M-DTI may be influenced by contraction and activity. Muscle contraction induces muscle fibre shortening and increases cross-sectional area (CSA), producing higher MD and lower FA values. Mazzoli et al. [31] performed MRI examinations of the lower leg on five volunteers during muscle contraction and found lower FA values of anterior tibialis in dorsiflexion compared with plantarflexion contraction and no contraction. The assessment of DTI values during muscle contraction is complex due to the length of current MRI sequences, which do not allow for constant, homogeneous fibre contraction. For this reason, we preferred to perform our MR examinations during muscle rest state. However, it is possible that in the future, with the increasingly widespread use of ultra-fast MRI sequences, the evaluation of muscle contraction will soon become available [32].

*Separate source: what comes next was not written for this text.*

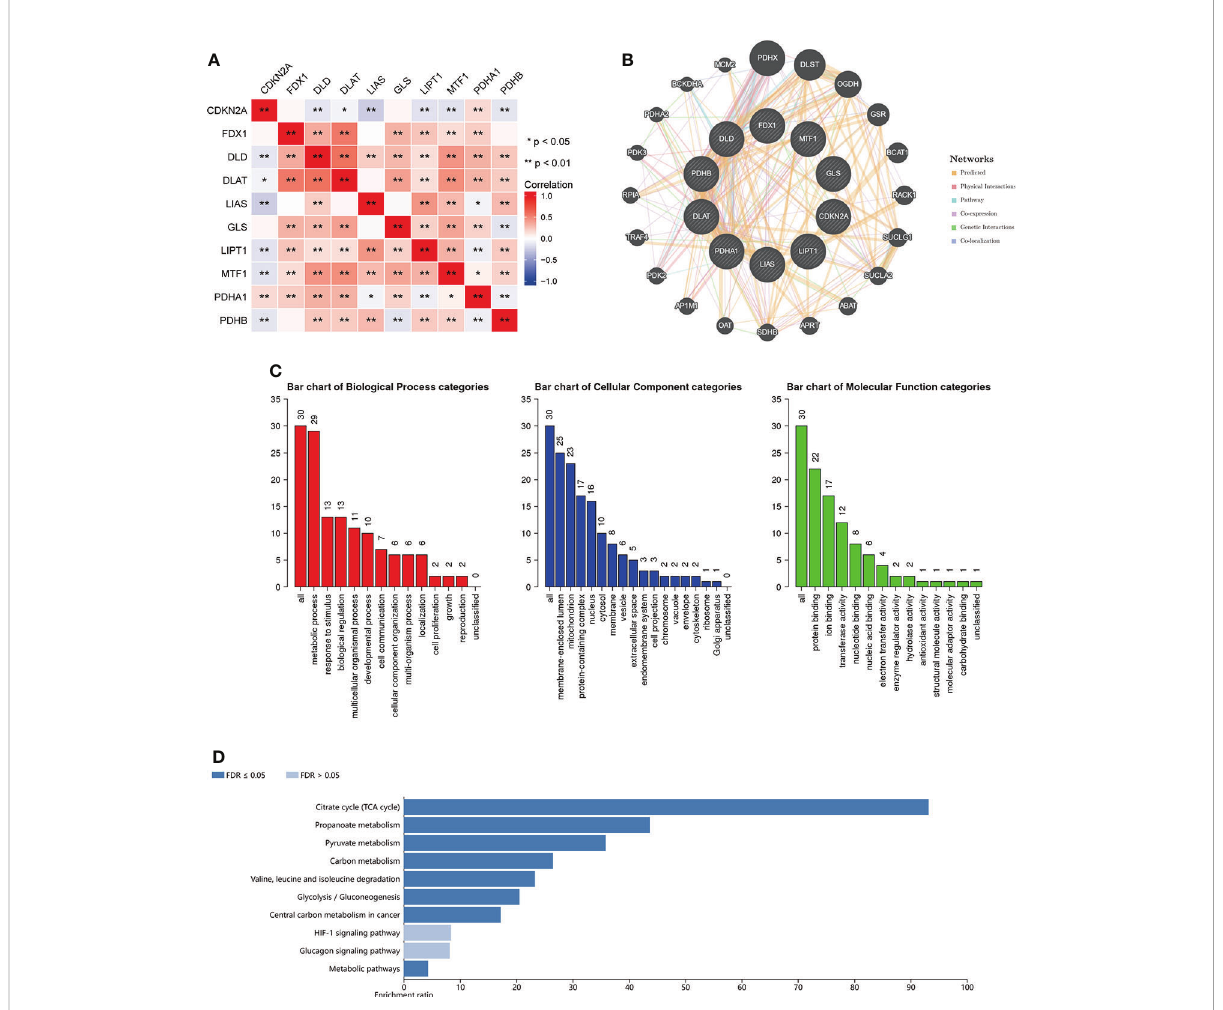
FIGURE 11 Enrichment analysis of functions and pathways of the related molecules of CRGs. (A) The relationship between the CRGs. Blue color indicates negative correlation and red color indicate positive correlation. (B) protein – protein interaction network of the CRGs analyzed by using GeneMANIA; (C) GO analysis of relevant biological processes, cellular components, and molecular functions of the CRGs; (D) KEGG pathway analysis of the relevant signal pathways *P < 0.05, **P <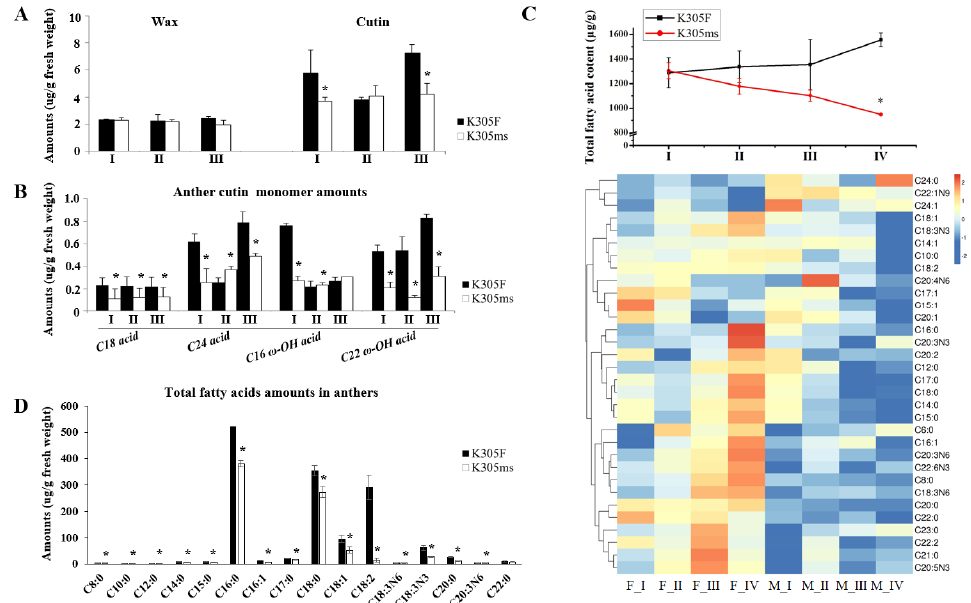
Figure 5. Aliphatic alteration of ms305 anther. ( A ) Cutin and wax amounts of ms305 (K305ms) and fertile sibling (K305F) in pollen mother cell (I), dyads (II), and tetrad stages (III), respectively. ( B ) The major differential cutin monomers between ms305 and fertile sibling anther. ( C ) Total fatty acids of ms305 and fertile sibling anthers in different development stages. ( D ) Alteration of ms305 fatty acids amounts in microspore stage. I, pollen mother cell; (II), dyads; (III), tetrad; (IV) microspore. Error bars indicate SD ( n = 5); * p < 0.05.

M-DTI may be influenced by activity, as well [33]. Hooijmans and colleagues described higher DTI values in upper legs muscles of 12 marathon runners in the post-marathon acquisition. The increase of MD and the decrease of FA are related to interstitial oedema and the alteration of diffusivity cellular barriers caused by muscle micro-trauma. These higher values returned to baseline (i.e. those values observed in the pre-marathon phase at the follow-up) after 3 weeks. MD and RD values are the first to return to the resting phase values, while FA values show a more prolonged alteration. This is the reason why we acquired MR examinations on the same days (within 6 h), without any sport activities performed the 4 weeks before the MR examination [34].

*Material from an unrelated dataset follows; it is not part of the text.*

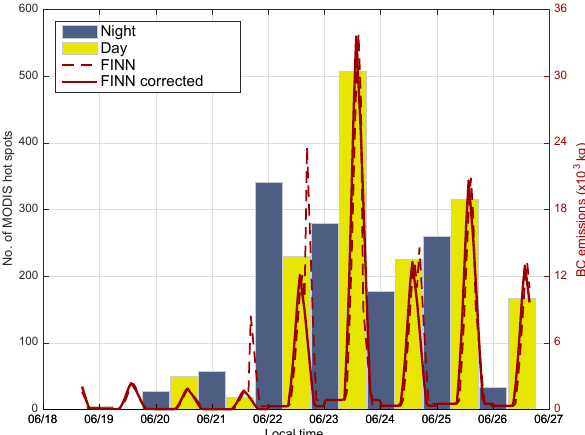
Figure 1. MODIS fire hotspot detections, excluding those with con- fidence less than or equal to 20% and double detections within 1.2km of each other (left axis) and domain-wide FINNv1.0 BB emissions during the ARCTAS-CARB campaign, with and without fixes described in Sect. 2.2 (right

The first limitation of our study is the small sample size of volunteers, anyhow we assessed a large amount of data. Second, MR protocol parameters are not perfectly identical among the three MR scanners, because vendor-specific characteristics prevented us from applying exactly the same parameters for all the MR. However, other authors have used coils with different numbers of channels and DTI sequences with slightly different parameters to evaluate inter-observer and intra-observer agreement on the brain, obtaining promising results [13]. Moreover, the good results obtained with some parametric differences indirectly allow to obtain an even more significant inter-vendor agreement for clinical applications.

We believe that these reasons would make this sequence even more usable in clinical practice.

However, other studies with a larger sample of healthy volunteers are needed to confirm this claim.

Conclusions

Our results highlight the inter-vendor and inter-reader reproducibility of m-DTI values, and we strongly believe that the use of this sequence should be more included in the MRI protocols during daily clinical practice for the evaluation of MSK pathologies.